El huésped moderno ya no busca solo comodidad: desea sentirse inspirado, acogido y sorprendido por estímulos que conecten con sus emociones más profundas. Aromas, texturas, luces y sonidos se integran como parte esencial de la propuesta de valor hotelera, creando experiencias memorables desde el primer instante.
En un momento en que la hospitalidad evoluciona al ritmo de las expectativas del viajero, el bienestar sensorial se consolida como uno de los pilares más influyentes de la experiencia hotelera contemporánea. Ya no basta con ofrecer confort físico; los hoteles deben diseñar espacios, servicios y atmósferas que transmitan sensaciones sutiles, memorables y multisensoriales. Aromas que inducen calma, texturas que envuelven, iluminación que guía el estado de ánimo y paisajes sonoros que invitan al descanso se convierten en elementos estratégicos de la propuesta de valor.
Diseño que conecta emociones y memorias
Juan Luis Requena, socio fundador de REQUENA Y PLAZA, destaca que el diseño hotelero debe ir más allá del confort físico: “Desde la selección de materiales hasta la iluminación, pasando por la acústica, los colores y las texturas… todo debe estar pensado para que el huésped no solo use el espacio, sino que lo sienta como propio, lo recuerde y lo comparta. La estancia en un hotel debe ser una experiencia completa”.

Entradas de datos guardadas
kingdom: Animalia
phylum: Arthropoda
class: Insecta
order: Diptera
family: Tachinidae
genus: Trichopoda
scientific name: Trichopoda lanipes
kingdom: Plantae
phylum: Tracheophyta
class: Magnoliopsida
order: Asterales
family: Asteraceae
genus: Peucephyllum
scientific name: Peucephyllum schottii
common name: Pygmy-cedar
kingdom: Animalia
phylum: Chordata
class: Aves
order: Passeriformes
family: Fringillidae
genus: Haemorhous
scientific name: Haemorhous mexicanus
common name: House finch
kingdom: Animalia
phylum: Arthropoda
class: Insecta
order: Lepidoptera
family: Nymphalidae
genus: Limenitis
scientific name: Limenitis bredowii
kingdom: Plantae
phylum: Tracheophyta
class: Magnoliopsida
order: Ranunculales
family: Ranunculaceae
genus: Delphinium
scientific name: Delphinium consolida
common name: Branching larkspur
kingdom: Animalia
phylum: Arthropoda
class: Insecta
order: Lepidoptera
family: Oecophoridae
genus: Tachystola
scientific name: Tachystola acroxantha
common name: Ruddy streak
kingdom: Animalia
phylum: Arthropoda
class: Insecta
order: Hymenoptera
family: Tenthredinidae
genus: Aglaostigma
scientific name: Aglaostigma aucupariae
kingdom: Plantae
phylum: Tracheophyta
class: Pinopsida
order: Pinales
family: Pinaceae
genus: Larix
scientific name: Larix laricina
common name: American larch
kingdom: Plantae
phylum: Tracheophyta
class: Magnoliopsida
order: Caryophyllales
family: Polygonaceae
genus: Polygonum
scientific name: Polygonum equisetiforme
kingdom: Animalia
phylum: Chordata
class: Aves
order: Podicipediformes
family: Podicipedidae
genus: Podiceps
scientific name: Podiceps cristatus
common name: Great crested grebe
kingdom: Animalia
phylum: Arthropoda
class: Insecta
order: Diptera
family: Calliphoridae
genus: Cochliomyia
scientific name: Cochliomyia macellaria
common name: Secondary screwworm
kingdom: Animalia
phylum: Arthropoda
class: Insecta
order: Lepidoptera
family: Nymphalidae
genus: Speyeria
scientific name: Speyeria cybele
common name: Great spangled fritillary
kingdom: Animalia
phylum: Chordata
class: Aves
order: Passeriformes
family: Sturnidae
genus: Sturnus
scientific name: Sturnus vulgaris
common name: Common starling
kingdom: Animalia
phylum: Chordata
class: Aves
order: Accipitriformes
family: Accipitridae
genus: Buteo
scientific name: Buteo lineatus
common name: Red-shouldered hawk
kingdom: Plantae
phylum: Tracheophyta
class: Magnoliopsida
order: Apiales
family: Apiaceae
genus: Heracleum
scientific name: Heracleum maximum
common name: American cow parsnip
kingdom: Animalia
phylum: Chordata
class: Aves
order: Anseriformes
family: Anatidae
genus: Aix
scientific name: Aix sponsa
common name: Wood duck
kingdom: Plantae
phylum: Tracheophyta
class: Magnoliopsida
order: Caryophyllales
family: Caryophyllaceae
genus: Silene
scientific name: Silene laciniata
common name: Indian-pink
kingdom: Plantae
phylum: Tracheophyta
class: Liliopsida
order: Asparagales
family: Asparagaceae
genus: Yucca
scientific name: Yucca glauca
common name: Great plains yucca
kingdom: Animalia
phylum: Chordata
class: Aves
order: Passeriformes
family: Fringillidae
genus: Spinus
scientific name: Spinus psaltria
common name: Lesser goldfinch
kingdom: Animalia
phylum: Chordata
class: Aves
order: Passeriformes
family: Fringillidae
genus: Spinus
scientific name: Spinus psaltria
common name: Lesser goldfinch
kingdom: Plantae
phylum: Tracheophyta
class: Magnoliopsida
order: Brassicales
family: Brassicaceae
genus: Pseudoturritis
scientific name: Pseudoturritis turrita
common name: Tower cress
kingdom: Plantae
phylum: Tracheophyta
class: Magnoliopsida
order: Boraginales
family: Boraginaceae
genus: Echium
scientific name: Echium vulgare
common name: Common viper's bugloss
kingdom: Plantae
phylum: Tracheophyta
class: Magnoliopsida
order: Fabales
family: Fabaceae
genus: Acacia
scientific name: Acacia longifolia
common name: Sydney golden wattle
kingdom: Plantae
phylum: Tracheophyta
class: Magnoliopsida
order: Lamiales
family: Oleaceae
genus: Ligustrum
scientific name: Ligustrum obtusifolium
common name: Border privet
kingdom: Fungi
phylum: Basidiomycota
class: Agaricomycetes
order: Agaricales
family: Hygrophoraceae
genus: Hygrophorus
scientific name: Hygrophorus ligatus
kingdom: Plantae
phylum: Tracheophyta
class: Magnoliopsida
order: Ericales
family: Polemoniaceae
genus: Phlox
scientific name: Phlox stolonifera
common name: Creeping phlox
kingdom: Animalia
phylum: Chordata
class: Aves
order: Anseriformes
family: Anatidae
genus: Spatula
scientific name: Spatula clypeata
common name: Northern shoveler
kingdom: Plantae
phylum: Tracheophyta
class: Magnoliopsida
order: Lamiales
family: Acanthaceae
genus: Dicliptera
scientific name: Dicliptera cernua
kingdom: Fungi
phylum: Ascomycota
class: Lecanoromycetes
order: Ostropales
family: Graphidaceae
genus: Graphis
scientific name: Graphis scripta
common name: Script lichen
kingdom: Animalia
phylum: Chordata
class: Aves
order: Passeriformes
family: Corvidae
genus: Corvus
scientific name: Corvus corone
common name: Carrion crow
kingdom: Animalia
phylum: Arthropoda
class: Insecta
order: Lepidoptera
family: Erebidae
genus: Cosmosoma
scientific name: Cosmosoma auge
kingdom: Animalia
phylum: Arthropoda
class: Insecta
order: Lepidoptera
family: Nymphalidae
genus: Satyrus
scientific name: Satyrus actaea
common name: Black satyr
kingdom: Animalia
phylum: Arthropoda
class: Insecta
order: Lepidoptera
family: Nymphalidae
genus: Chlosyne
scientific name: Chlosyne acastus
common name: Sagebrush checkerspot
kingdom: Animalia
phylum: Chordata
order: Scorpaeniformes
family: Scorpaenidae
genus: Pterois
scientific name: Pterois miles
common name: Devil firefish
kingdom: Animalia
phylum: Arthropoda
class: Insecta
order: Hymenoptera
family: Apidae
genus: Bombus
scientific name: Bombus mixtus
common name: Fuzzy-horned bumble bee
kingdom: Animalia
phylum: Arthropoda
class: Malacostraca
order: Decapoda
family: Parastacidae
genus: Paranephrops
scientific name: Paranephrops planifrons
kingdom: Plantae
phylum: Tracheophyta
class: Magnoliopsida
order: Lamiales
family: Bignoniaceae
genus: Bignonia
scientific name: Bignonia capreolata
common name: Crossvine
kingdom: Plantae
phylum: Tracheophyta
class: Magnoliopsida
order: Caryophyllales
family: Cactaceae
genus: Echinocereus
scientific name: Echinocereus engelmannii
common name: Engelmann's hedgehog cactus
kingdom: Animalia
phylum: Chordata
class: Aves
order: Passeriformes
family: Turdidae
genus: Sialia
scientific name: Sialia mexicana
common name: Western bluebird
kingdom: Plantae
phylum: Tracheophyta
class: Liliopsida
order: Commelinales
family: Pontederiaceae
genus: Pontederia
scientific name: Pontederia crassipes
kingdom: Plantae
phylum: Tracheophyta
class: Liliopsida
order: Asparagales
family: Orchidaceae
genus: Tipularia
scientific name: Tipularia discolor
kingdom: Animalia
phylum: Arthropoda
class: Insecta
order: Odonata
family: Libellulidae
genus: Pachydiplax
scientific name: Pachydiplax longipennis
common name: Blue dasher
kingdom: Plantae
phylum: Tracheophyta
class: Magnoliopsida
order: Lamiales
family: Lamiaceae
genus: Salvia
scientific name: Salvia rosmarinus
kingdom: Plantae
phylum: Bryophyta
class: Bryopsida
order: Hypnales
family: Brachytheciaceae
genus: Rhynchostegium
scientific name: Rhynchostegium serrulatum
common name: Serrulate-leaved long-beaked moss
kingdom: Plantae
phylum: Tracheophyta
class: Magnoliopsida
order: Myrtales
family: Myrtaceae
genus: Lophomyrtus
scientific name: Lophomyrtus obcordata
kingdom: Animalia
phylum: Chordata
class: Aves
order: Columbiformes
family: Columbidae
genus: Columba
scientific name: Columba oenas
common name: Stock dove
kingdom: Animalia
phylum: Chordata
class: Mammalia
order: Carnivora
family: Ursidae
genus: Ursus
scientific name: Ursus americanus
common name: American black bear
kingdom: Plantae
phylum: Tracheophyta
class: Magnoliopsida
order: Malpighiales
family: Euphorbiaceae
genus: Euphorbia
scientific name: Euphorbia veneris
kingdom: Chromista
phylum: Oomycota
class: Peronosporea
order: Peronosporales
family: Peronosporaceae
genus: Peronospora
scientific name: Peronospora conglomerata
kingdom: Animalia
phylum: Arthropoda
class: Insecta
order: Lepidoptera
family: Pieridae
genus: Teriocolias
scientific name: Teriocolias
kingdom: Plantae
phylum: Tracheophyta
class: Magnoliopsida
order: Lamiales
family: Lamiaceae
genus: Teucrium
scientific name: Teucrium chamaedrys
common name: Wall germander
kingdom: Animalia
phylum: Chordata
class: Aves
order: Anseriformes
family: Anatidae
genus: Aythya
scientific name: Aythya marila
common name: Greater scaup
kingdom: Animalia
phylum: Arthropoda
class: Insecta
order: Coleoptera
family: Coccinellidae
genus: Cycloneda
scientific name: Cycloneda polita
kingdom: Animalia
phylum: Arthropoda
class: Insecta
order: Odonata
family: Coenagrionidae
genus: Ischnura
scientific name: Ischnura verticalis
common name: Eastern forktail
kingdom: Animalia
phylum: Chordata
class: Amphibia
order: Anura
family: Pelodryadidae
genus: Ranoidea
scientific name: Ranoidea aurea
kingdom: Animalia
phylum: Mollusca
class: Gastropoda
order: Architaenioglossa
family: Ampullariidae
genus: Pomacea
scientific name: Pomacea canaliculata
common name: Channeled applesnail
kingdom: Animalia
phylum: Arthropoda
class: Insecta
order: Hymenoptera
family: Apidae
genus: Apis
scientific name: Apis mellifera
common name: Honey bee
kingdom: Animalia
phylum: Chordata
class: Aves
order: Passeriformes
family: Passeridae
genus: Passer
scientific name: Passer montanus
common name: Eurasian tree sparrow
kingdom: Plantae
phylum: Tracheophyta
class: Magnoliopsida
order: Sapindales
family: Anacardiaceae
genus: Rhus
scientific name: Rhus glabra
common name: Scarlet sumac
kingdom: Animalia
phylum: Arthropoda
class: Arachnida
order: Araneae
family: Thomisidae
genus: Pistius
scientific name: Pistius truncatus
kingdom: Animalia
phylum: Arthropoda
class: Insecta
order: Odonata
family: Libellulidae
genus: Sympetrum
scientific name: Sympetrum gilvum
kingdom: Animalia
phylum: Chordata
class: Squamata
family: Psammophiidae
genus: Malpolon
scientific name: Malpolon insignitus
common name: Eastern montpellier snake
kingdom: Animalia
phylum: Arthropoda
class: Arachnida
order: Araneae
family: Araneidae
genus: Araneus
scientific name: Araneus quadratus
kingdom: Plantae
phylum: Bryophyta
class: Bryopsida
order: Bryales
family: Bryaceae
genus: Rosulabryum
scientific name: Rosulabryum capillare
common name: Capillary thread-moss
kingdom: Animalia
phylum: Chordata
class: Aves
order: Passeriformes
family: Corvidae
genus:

* **Ejercicios**:
1) Copia sin cambios la parte del texto sobre bienestar sensorial en hoteles que empieza con las palabras «El huésped moderno» y termina con «propuesta de valor.».
2) Responde a estas preguntas sobre el texto sobre bienestar sensorial en hoteles:
(a) ¿Qué cargo tiene Juan Luis Requena en REQUENA Y PLAZA?
(b) ¿Qué ya no basta con ofrecer en los hoteles?
(c) ¿Qué cuatro estímulos se integran como parte esencial de la propuesta de valor hotelera según el primer párrafo?
3) Por favor, continúa el texto sobre bienestar sensorial en hoteles a partir de su última frase.

* **Respuestas por tarea**:
1)
El huésped moderno ya no busca solo comodidad: desea sentirse inspirado, acogido y sorprendido por estímulos que conecten con sus emociones más profundas. Aromas, texturas, luces y sonidos se integran como parte esencial de la propuesta de valor hotelera, creando experiencias memorables desde el primer instante.
En un momento en que la hospitalidad evoluciona al ritmo de las expectativas del viajero, el bienestar sensorial se consolida como uno de los pilares más influyentes de la experiencia hotelera contemporánea. Ya no basta con ofrecer confort físico; los hoteles deben diseñar espacios, servicios y atmósferas que transmitan sensaciones sutiles, memorables y multisensoriales. Aromas que inducen calma, texturas que envuelven, iluminación que guía el estado de ánimo y paisajes sonoros que invitan al descanso se convierten en elementos estratégicos de la propuesta de valor.

2)
(a) Es socio fundador.
(b) Ya no basta con ofrecer confort físico.
(c) Aromas, texturas, luces y sonidos.

3)
Por su parte, Natalia Mezquida, responsable de Producto y Marca Privada de Aromas de Ibiza, subraya que el bienestar sensorial va más allá de lo tangible: “A través del marketing olfativo, los hoteles pueden crear atmósferas que transmiten calma, lujo o vitalidad, haciendo que el huésped asocie el espacio con una sensación única y memorable”.
Amenidades y sostenibilidad como experiencia integral
António de Albuquerque, director de Marketing de Groupe GM Amenities Exclusivos, afirma que el bienestar sensorial se traduce hoy en experiencias integrales, donde se combinan confort físico, armonía estética y responsabilidad ambiental. Los huéspedes valoran espacios que transmitan serenidad y autenticidad; ambientes funcionales pero acogedores, donde cada detalle refleja el compromiso ético y sostenible del hotel.